◆ **WHAT TO PRODUCE**
Give all of the listing again word for word, with images excluded.
☆ ☆ ☆ ☆ ☆ ☆ ☆
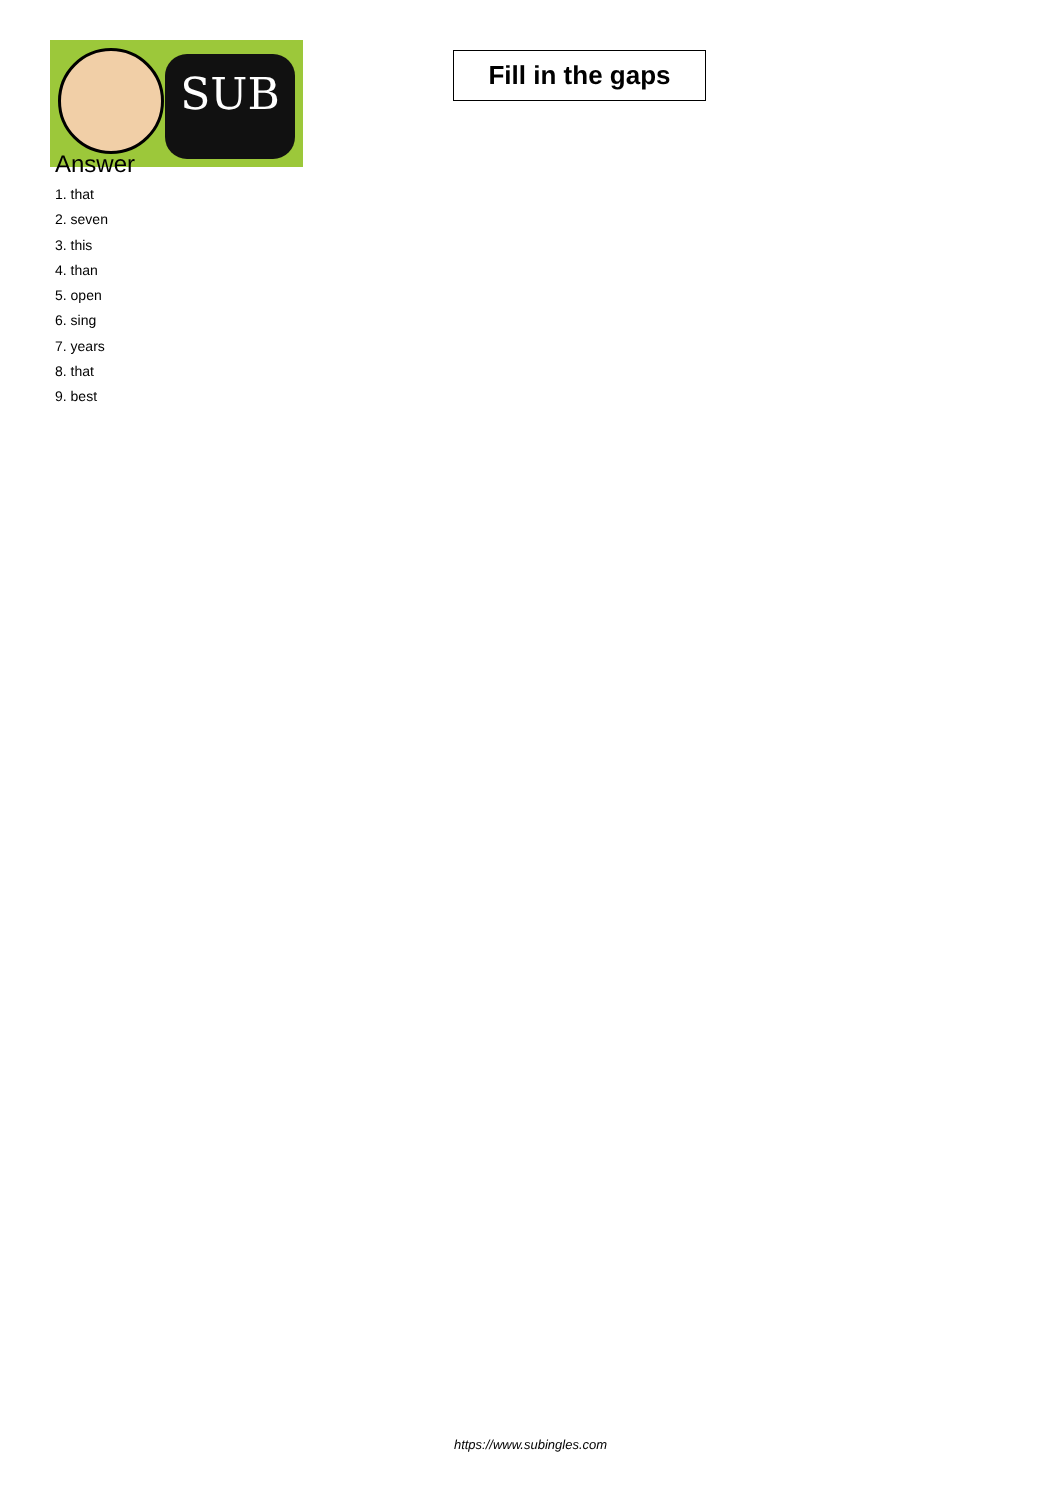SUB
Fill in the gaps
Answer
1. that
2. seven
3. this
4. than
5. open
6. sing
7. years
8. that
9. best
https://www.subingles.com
☆ ☆ ☆ ☆ ☆ ☆ ☆
◆ **ANSWER SPACE**
SUB
Fill in the gaps
Answer
1. that
2. seven
3. this
4. than
5. open
6. sing
7. years
8. that
9. best
https://www.subingles.com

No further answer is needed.